* _Text for analysis_:
◆ ◆ ◆ ◆ ◆ ◆ ◆

Erickson actually understood that this problem was addressed and dealt with as much as it needs to be in the Constitution and the first amendment of the Bill of Rights. There should be no question at all. The "life orientation" to which the child shall be molded is, or ought to be, up to the parents and child- not any government or creature of the government (and 'creatures of the government,' or state, is not an insult. If your job is created by the government and your funding comes from any government, state, fed, or local, then what you do in the capacity of that job you do as a creature of the state).

About that deciding who shall choose- it's a constant tension.  Teachers lament the lack of parental involvement and everybody decries those parents who aren't 'involved' in their children's education.  When schools are failing, it's always the parents' fault because they just aren't involved enough (never mind that public schools are also justified on the basis that they have to be there to help kids whose parents won't do their job).  But I think perhaps we don't mean the same thing when we use that word.  Although they may not actually recognize it, educators seldom mean a partnership of equals, let alone a partnership which recognizes the ultimate authority of the parents.

You may remember this story, where the parents wanted a Spanish immersion program and actually funded it themselves, and the school turned down their donation and rejected their involvement on this appalling basis:
Bowing to parents' wishes would have sent a bad message to voters, said Gerald Murphy, a School Committee member.

In the future, voters might have been willing to vote against any tax increase because they thought parents or others would step forward and pay for programs slated to be cut, Murphy said.

  My own observation (born out by legislative attempts like this) is that for the most part what those who criticize the lack of parental involvement mean is that parents shall be involved as helpers- they will do what they are told, cheerfully and without question. I suspect that most educationists and politicians who tout the need for parental involvement do not mean that they want parents involved as equals. They don't want parents as partners.  They want them as minions.  And also scapegoats- so when schools fail, the parents can always safely be blamed- and then used as justification to get more funding for those failed schools.

However, like John Taylor Gatto, Richard Mitchell, Samuel Blumenfield, and others like them, I have come to believe that the public schools are not truly failing. They are failing children, but they themselves are not failing to do what they are designed to do. What are they designed to do?

The goal of those in the upper echelons of institutions is ultimately perpetuation of the institution itself. Our institution of public education is extremely successful:
Furthermore, any institution that still stands must, by that very fact, be successful. When we say, as we seem to more and more these days, that education in America is "failing," it is because we don't understand the institution. It is, in fact, succeeding enormously. It grows daily, hourly, in power and wealth, and that precisely because of our accusations of failure. The more we complain against it, the more it can lay claim to our power and wealth, in the name of curing those ills of which we complain. And, in our special case, in a land ostensibly committed to individual freedom and rights, it can and does make the ultimate claim--to be, that is, the free, universal system of public education that alone can raise up to a free land citizens who will understand and love and defend individual freedom and rights. Like any politician, the institution of education claims direct descent in apostolic succession from the Founding Fathers.

~Richard Mitchell, Graves of Academe, Propositions Three and Seven

The institution of public school is highly successful. 

Where we as a nation are not successful is in actually educating our children.

◆ ◆ ◆ ◆ ◆ ◆ ◆

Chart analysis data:
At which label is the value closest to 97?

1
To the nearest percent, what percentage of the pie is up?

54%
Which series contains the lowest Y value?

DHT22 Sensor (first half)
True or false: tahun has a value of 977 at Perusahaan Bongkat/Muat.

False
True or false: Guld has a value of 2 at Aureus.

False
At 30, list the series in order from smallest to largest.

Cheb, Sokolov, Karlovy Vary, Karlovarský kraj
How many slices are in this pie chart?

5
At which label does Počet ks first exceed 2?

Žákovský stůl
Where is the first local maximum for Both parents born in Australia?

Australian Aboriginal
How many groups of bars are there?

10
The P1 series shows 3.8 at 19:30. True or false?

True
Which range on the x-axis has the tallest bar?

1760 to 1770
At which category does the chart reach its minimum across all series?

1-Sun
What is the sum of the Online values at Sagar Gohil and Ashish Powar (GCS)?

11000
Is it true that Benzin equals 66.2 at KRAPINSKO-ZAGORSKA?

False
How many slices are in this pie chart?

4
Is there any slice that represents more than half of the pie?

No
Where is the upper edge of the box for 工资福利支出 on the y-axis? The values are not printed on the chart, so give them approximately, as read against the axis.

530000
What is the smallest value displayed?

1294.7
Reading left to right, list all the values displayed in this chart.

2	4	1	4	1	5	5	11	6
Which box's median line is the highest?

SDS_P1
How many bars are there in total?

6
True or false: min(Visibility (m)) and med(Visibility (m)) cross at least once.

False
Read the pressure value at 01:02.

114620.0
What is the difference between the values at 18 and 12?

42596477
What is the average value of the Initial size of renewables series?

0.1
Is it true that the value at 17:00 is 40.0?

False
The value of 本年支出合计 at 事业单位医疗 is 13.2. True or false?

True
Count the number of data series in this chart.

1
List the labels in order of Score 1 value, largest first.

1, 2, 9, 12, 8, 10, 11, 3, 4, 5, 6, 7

◆ ◆ ◆ ◆ ◆ ◆ ◆

* _What to produce_: Retype, word for word, the stretch of the passage on parental involvement and public schools from "You may remember" through "School Committee member.".

* _Task response_:
You may remember this story, where the parents wanted a Spanish immersion program and actually funded it themselves, and the school turned down their donation and rejected their involvement on this appalling basis:
Bowing to parents' wishes would have sent a bad message to voters, said Gerald Murphy, a School Committee member.